======== SUPPLIED RECORDS ========

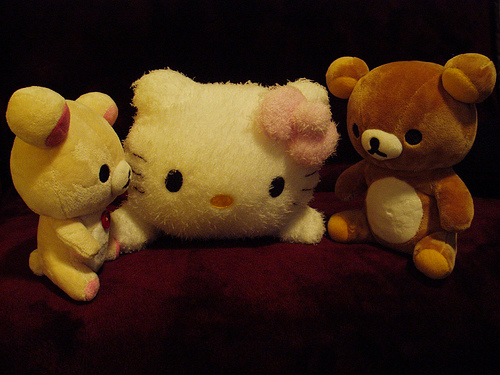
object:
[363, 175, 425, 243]
belly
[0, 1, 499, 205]
background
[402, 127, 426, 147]
eye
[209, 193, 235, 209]
nose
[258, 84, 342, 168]
bow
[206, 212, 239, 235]
mouth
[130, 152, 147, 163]
whiskers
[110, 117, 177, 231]
cheek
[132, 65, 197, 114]
ears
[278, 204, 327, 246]
feet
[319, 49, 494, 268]
animals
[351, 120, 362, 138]
eyes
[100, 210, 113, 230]
button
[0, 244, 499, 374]
chair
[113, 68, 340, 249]
cat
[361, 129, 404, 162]
nose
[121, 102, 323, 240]
head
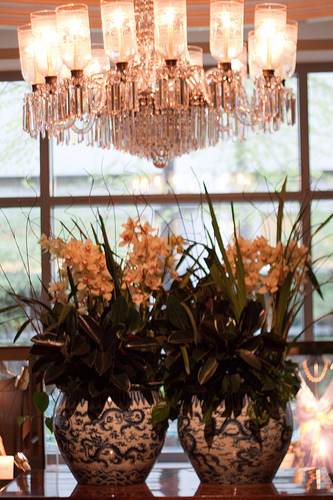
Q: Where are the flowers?
A: In the vases.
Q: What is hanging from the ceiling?
A: The chandelier.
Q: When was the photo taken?
A: In the morning.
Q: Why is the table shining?
A: From the light reflecting from the chandelier.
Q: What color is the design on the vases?
A: Blue.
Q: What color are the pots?
A: Blue and white.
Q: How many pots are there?
A: 2.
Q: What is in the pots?
A: Plants.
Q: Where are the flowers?
A: In pots.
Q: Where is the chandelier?
A: Above the plants.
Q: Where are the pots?
A: On a table.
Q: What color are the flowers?
A: White.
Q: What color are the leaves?
A: Green.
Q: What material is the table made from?
A: Wood.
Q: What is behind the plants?
A: Window.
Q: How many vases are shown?
A: 2.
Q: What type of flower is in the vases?
A: Orchid.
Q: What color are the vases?
A: Blue and white.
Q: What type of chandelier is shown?
A: Glass.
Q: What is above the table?
A: Chandelier.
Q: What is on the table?
A: Plants.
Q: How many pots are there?
A: Two.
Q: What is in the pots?
A: Flowers.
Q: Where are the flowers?
A: On table.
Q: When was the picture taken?
A: Daytime.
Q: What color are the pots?
A: Blue and white.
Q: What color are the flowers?
A: White.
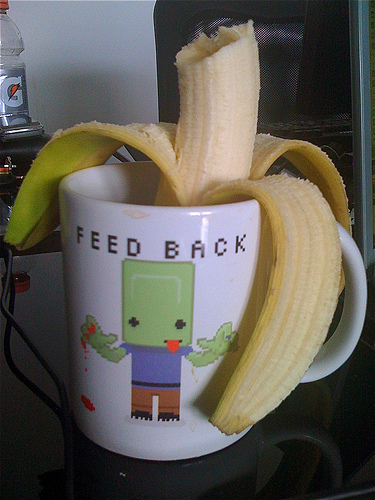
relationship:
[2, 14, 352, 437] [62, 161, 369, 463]
banana in mug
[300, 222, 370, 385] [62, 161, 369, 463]
handle on mug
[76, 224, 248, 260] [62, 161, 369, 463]
lettering on mug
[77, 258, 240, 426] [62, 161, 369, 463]
figure on mug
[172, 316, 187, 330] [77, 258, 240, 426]
eye on figure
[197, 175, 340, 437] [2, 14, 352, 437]
peel of banana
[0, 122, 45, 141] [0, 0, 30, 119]
phone by bottle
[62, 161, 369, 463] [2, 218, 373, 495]
mug on desk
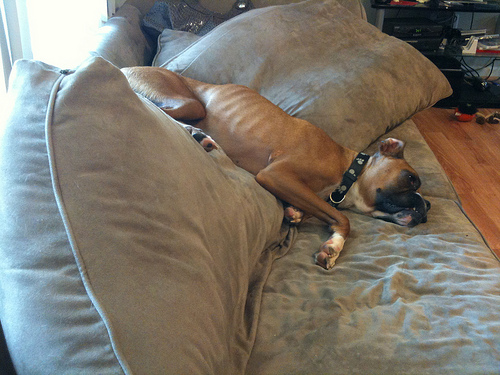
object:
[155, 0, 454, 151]
cushion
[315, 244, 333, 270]
paw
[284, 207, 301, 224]
paw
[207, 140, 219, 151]
paw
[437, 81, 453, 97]
corner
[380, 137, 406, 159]
ear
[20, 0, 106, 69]
window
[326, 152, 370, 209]
collar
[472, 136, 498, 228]
brown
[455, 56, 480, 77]
black wires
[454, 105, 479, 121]
toys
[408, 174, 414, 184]
eye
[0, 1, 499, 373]
couch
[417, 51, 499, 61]
table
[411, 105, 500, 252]
floor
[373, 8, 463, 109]
entertainment system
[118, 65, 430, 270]
boxer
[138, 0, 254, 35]
denim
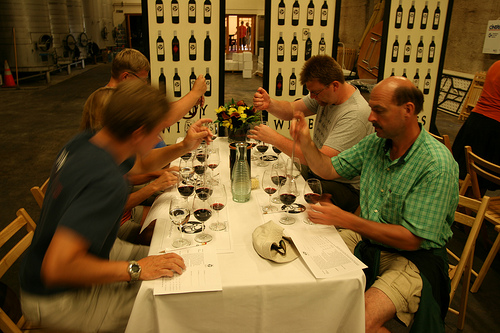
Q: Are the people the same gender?
A: No, they are both male and female.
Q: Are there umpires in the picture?
A: No, there are no umpires.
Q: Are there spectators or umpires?
A: No, there are no umpires or spectators.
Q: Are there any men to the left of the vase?
A: Yes, there is a man to the left of the vase.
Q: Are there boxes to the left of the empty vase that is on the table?
A: No, there is a man to the left of the vase.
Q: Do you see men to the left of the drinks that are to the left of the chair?
A: Yes, there is a man to the left of the drinks.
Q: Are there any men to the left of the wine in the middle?
A: Yes, there is a man to the left of the wine.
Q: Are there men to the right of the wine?
A: No, the man is to the left of the wine.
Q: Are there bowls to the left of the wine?
A: No, there is a man to the left of the wine.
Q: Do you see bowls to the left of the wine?
A: No, there is a man to the left of the wine.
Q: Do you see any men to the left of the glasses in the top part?
A: Yes, there is a man to the left of the glasses.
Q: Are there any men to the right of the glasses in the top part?
A: No, the man is to the left of the glasses.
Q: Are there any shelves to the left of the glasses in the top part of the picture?
A: No, there is a man to the left of the glasses.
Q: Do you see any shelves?
A: No, there are no shelves.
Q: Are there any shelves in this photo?
A: No, there are no shelves.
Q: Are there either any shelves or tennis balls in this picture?
A: No, there are no shelves or tennis balls.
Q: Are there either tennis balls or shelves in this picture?
A: No, there are no shelves or tennis balls.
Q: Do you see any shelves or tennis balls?
A: No, there are no shelves or tennis balls.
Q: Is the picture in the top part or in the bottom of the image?
A: The picture is in the top of the image.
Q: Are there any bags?
A: No, there are no bags.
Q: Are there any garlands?
A: No, there are no garlands.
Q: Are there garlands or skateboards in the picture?
A: No, there are no garlands or skateboards.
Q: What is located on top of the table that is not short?
A: The flowers are on top of the table.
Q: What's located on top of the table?
A: The flowers are on top of the table.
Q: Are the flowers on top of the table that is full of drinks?
A: Yes, the flowers are on top of the table.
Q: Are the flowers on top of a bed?
A: No, the flowers are on top of the table.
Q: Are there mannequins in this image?
A: No, there are no mannequins.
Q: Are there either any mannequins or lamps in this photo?
A: No, there are no mannequins or lamps.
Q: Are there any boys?
A: No, there are no boys.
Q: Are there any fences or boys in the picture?
A: No, there are no boys or fences.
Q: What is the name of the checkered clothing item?
A: The clothing item is a shirt.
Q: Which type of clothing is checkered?
A: The clothing is a shirt.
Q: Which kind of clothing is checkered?
A: The clothing is a shirt.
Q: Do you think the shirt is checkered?
A: Yes, the shirt is checkered.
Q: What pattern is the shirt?
A: The shirt is checkered.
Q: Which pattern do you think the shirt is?
A: The shirt is checkered.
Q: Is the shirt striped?
A: No, the shirt is checkered.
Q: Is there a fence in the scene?
A: No, there are no fences.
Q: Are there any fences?
A: No, there are no fences.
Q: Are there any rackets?
A: No, there are no rackets.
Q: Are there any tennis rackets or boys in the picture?
A: No, there are no tennis rackets or boys.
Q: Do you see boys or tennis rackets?
A: No, there are no tennis rackets or boys.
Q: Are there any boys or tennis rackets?
A: No, there are no tennis rackets or boys.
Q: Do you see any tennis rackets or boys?
A: No, there are no tennis rackets or boys.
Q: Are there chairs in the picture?
A: Yes, there is a chair.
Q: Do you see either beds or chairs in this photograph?
A: Yes, there is a chair.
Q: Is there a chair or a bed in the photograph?
A: Yes, there is a chair.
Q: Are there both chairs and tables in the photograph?
A: Yes, there are both a chair and a table.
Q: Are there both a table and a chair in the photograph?
A: Yes, there are both a chair and a table.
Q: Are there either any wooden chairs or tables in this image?
A: Yes, there is a wood chair.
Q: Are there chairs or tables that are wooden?
A: Yes, the chair is wooden.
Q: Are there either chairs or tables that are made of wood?
A: Yes, the chair is made of wood.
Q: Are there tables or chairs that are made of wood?
A: Yes, the chair is made of wood.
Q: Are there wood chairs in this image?
A: Yes, there is a wood chair.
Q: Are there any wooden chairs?
A: Yes, there is a wood chair.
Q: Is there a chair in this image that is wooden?
A: Yes, there is a chair that is wooden.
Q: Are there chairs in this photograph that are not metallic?
A: Yes, there is a wooden chair.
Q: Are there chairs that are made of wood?
A: Yes, there is a chair that is made of wood.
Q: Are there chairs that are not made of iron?
A: Yes, there is a chair that is made of wood.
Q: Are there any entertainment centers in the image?
A: No, there are no entertainment centers.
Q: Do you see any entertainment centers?
A: No, there are no entertainment centers.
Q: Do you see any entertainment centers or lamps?
A: No, there are no entertainment centers or lamps.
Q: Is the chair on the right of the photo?
A: Yes, the chair is on the right of the image.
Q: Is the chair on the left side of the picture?
A: No, the chair is on the right of the image.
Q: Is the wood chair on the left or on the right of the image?
A: The chair is on the right of the image.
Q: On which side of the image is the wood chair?
A: The chair is on the right of the image.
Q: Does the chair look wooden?
A: Yes, the chair is wooden.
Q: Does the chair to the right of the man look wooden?
A: Yes, the chair is wooden.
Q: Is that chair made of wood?
A: Yes, the chair is made of wood.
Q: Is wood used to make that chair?
A: Yes, the chair is made of wood.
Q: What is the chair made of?
A: The chair is made of wood.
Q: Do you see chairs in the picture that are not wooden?
A: No, there is a chair but it is wooden.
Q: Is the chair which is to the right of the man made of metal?
A: No, the chair is made of wood.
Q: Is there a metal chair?
A: No, there is a chair but it is made of wood.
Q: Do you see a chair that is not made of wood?
A: No, there is a chair but it is made of wood.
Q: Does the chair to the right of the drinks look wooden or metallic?
A: The chair is wooden.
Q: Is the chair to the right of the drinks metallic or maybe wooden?
A: The chair is wooden.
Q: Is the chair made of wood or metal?
A: The chair is made of wood.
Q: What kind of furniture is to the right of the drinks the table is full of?
A: The piece of furniture is a chair.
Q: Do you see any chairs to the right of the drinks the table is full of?
A: Yes, there is a chair to the right of the drinks.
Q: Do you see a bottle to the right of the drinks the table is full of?
A: No, there is a chair to the right of the drinks.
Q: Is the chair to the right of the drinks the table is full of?
A: Yes, the chair is to the right of the drinks.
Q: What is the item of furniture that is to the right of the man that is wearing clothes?
A: The piece of furniture is a chair.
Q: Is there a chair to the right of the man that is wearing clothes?
A: Yes, there is a chair to the right of the man.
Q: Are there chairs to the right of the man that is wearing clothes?
A: Yes, there is a chair to the right of the man.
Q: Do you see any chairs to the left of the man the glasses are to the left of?
A: No, the chair is to the right of the man.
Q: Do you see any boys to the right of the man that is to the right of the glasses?
A: No, there is a chair to the right of the man.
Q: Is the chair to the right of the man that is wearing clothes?
A: Yes, the chair is to the right of the man.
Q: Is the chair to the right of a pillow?
A: No, the chair is to the right of the man.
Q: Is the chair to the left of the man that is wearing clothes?
A: No, the chair is to the right of the man.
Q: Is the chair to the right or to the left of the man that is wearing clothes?
A: The chair is to the right of the man.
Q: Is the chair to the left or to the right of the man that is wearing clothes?
A: The chair is to the right of the man.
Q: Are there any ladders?
A: No, there are no ladders.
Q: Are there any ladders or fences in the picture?
A: No, there are no ladders or fences.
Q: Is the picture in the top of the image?
A: Yes, the picture is in the top of the image.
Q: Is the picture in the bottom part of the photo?
A: No, the picture is in the top of the image.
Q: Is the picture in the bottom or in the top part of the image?
A: The picture is in the top of the image.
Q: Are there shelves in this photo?
A: No, there are no shelves.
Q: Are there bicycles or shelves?
A: No, there are no shelves or bicycles.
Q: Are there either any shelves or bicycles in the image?
A: No, there are no shelves or bicycles.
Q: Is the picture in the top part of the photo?
A: Yes, the picture is in the top of the image.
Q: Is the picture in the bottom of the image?
A: No, the picture is in the top of the image.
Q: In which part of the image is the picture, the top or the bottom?
A: The picture is in the top of the image.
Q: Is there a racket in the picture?
A: No, there are no rackets.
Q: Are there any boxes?
A: No, there are no boxes.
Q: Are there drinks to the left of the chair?
A: Yes, there are drinks to the left of the chair.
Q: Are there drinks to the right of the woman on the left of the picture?
A: Yes, there are drinks to the right of the woman.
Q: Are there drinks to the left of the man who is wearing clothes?
A: Yes, there are drinks to the left of the man.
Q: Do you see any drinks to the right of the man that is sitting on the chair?
A: No, the drinks are to the left of the man.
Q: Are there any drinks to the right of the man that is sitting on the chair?
A: No, the drinks are to the left of the man.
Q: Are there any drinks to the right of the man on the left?
A: Yes, there are drinks to the right of the man.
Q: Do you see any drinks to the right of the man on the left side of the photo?
A: Yes, there are drinks to the right of the man.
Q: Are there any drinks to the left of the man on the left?
A: No, the drinks are to the right of the man.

========

Reproduce the records verbatim, starting at the line that contains "[209, 193, 235, 209]" and ending at the line that contains "A: From the", with both of those lines included, and omit the pictures from your answer.

-- FINAL ANSWER --
[209, 193, 235, 209]
nose
[258, 84, 342, 168]
bow
[206, 212, 239, 235]
mouth
[130, 152, 147, 163]
whiskers
[110, 117, 177, 231]
cheek
[132, 65, 197, 114]
ears
[278, 204, 327, 246]
feet
[319, 49, 494, 268]
animals
[351, 120, 362, 138]
eyes
[100, 210, 113, 230]
button
[0, 244, 499, 374]
chair
[113, 68, 340, 249]
cat
[361, 129, 404, 162]
nose
[121, 102, 323, 240]
head
Q: Where are the flowers?
A: In the vases.
Q: What is hanging from the ceiling?
A: The chandelier.
Q: When was the photo taken?
A: In the morning.
Q: Why is the table shining?
A: From the light reflecting from the chandelier.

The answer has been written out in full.